Given instruction:
Reproduce these records line for line, omitting the pictures.

Listing:

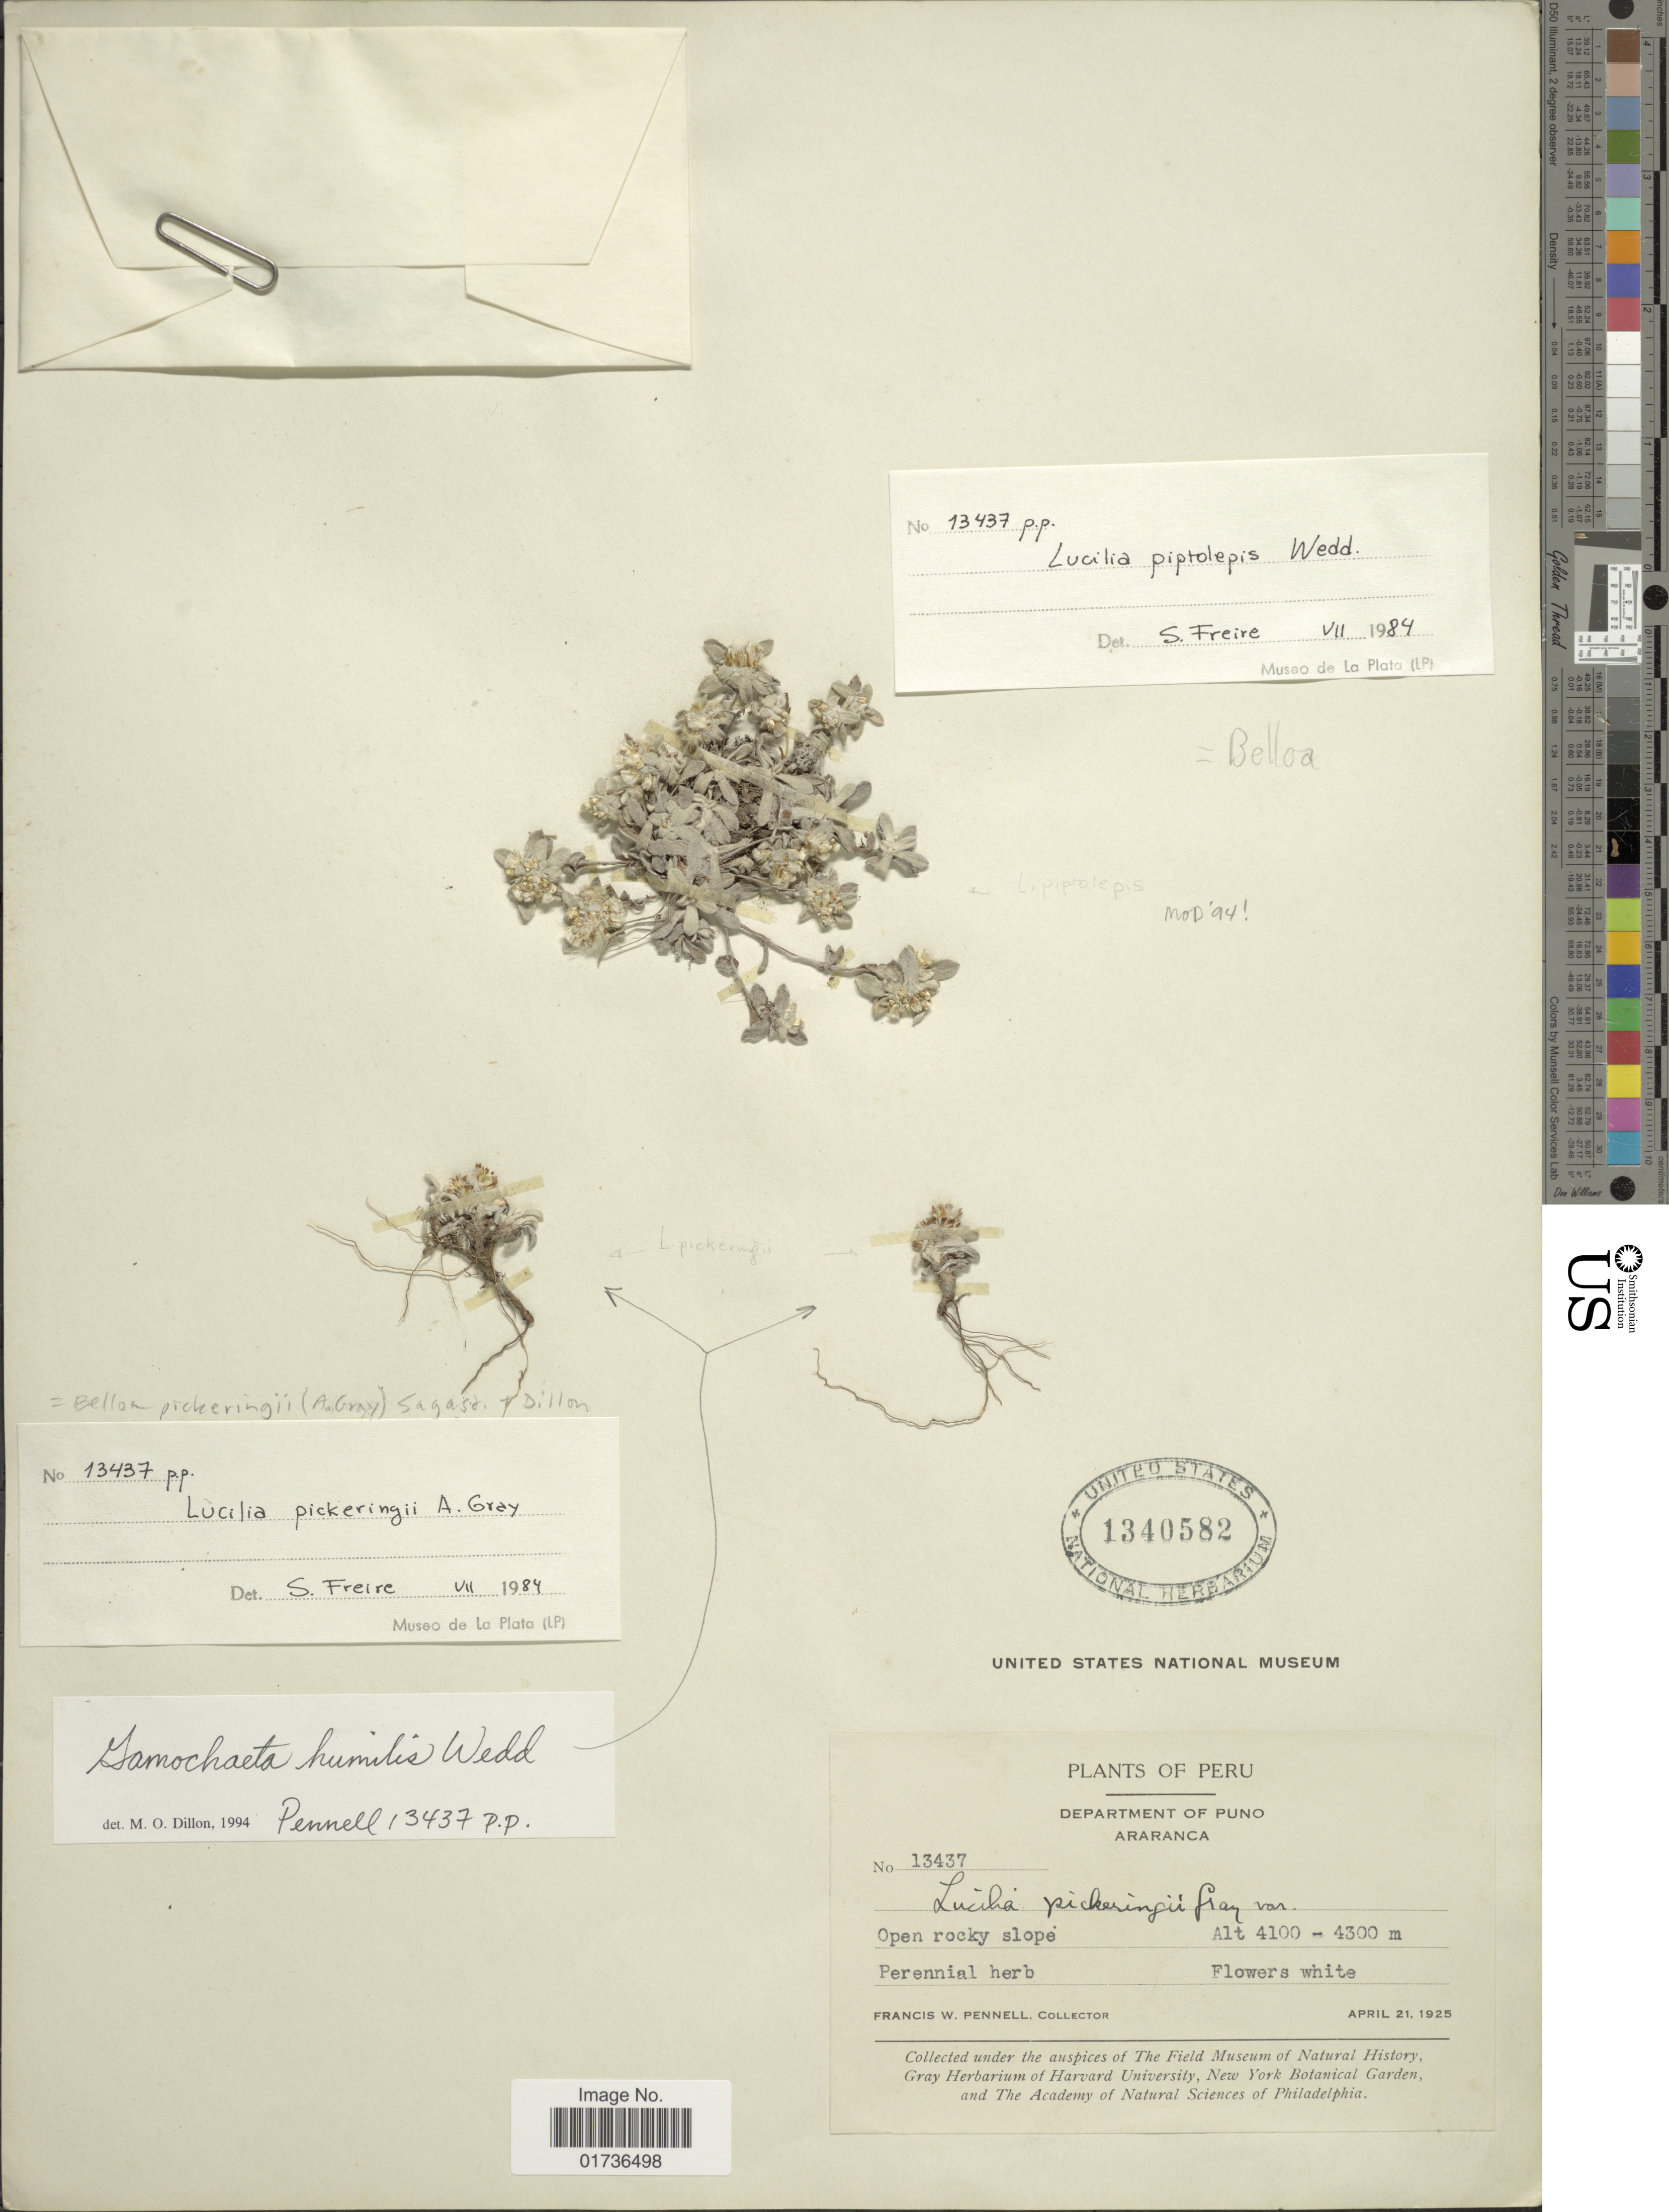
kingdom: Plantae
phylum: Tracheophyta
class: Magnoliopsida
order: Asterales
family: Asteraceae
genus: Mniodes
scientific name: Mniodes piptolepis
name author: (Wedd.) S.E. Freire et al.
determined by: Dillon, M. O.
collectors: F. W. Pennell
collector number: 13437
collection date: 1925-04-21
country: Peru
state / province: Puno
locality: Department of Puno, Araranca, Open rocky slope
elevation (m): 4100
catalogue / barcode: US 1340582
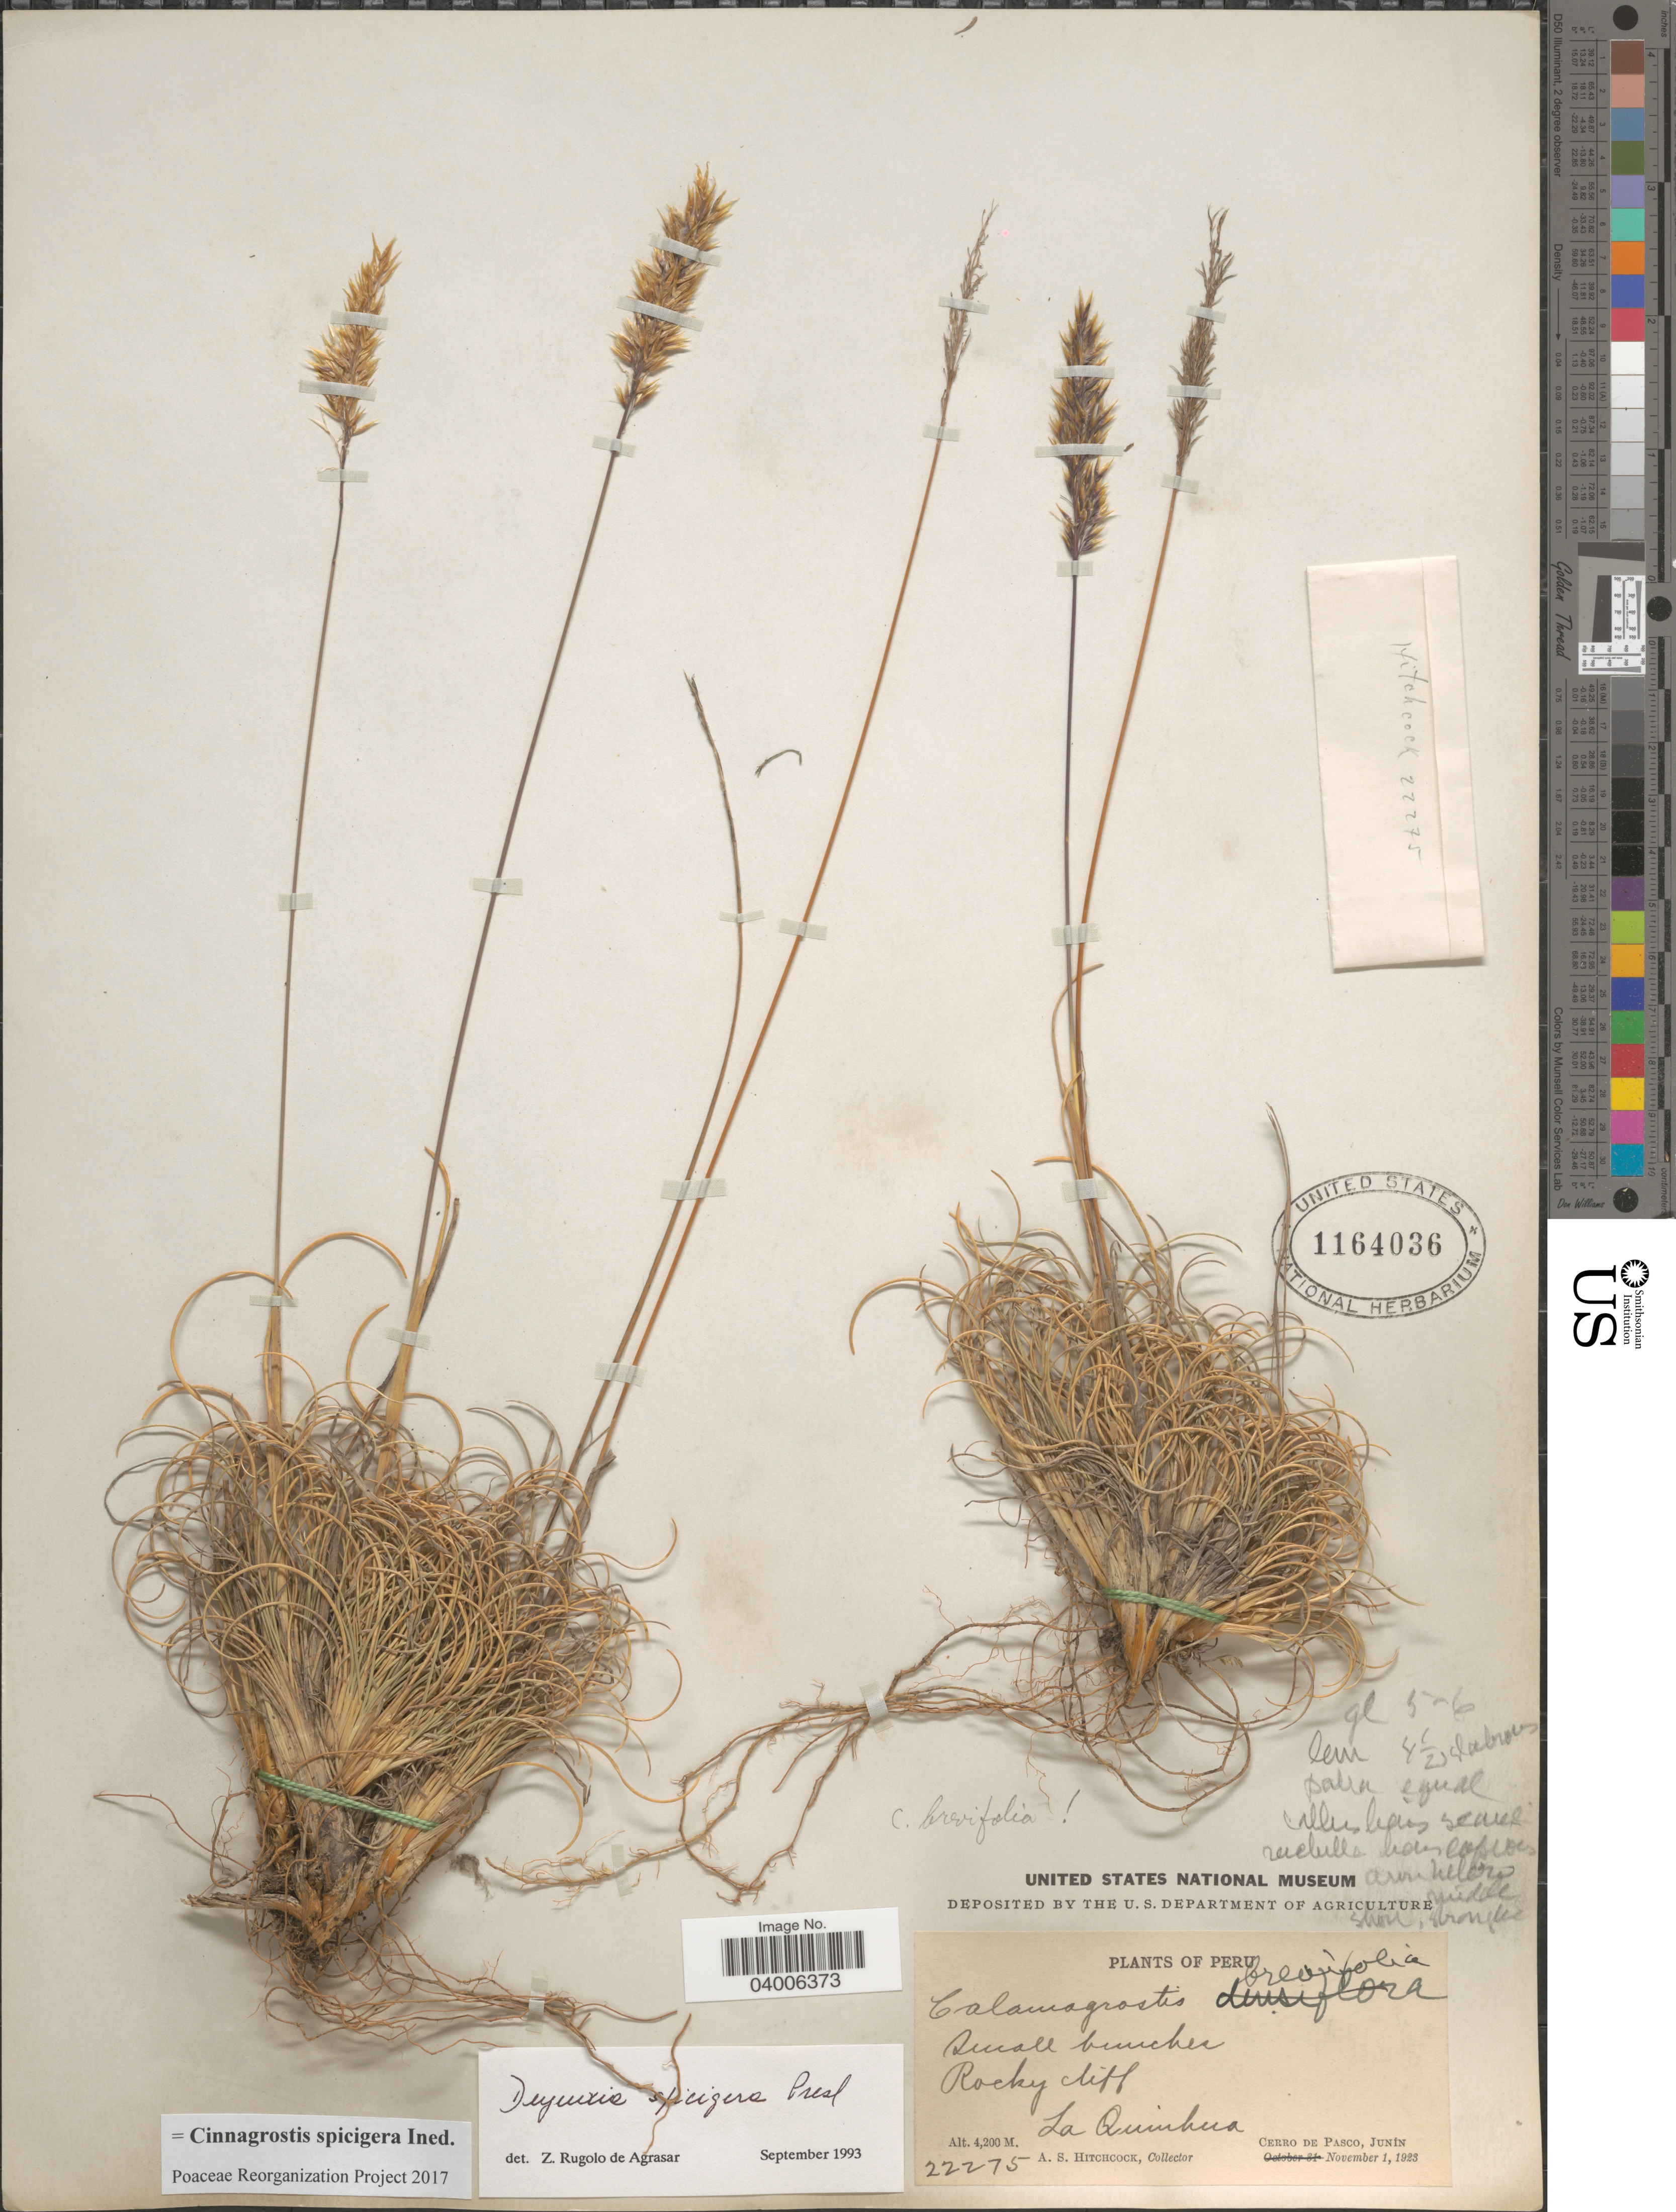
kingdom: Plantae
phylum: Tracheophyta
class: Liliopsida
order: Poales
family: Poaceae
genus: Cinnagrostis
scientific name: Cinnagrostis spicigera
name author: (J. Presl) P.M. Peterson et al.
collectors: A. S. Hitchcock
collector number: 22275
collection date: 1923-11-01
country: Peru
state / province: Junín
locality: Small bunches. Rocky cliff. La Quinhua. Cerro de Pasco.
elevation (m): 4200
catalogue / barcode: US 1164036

The response:
kingdom: Plantae
phylum: Tracheophyta
class: Magnoliopsida
order: Asterales
family: Asteraceae
genus: Mniodes
scientific name: Mniodes piptolepis
name author: (Wedd.) S.E. Freire et al.
determined by: Dillon, M. O.
collectors: F. W. Pennell
collector number: 13437
collection date: 1925-04-21
country: Peru
state / province: Puno
locality: Department of Puno, Araranca, Open rocky slope
elevation (m): 4100
catalogue / barcode: US 1340582
kingdom: Plantae
phylum: Tracheophyta
class: Liliopsida
order: Poales
family: Poaceae
genus: Cinnagrostis
scientific name: Cinnagrostis spicigera
name author: (J. Presl) P.M. Peterson et al.
collectors: A. S. Hitchcock
collector number: 22275
collection date: 1923-11-01
country: Peru
state / province: Junín
locality: Small bunches. Rocky cliff. La Quinhua. Cerro de Pasco.
elevation (m): 4200
catalogue / barcode: US 1164036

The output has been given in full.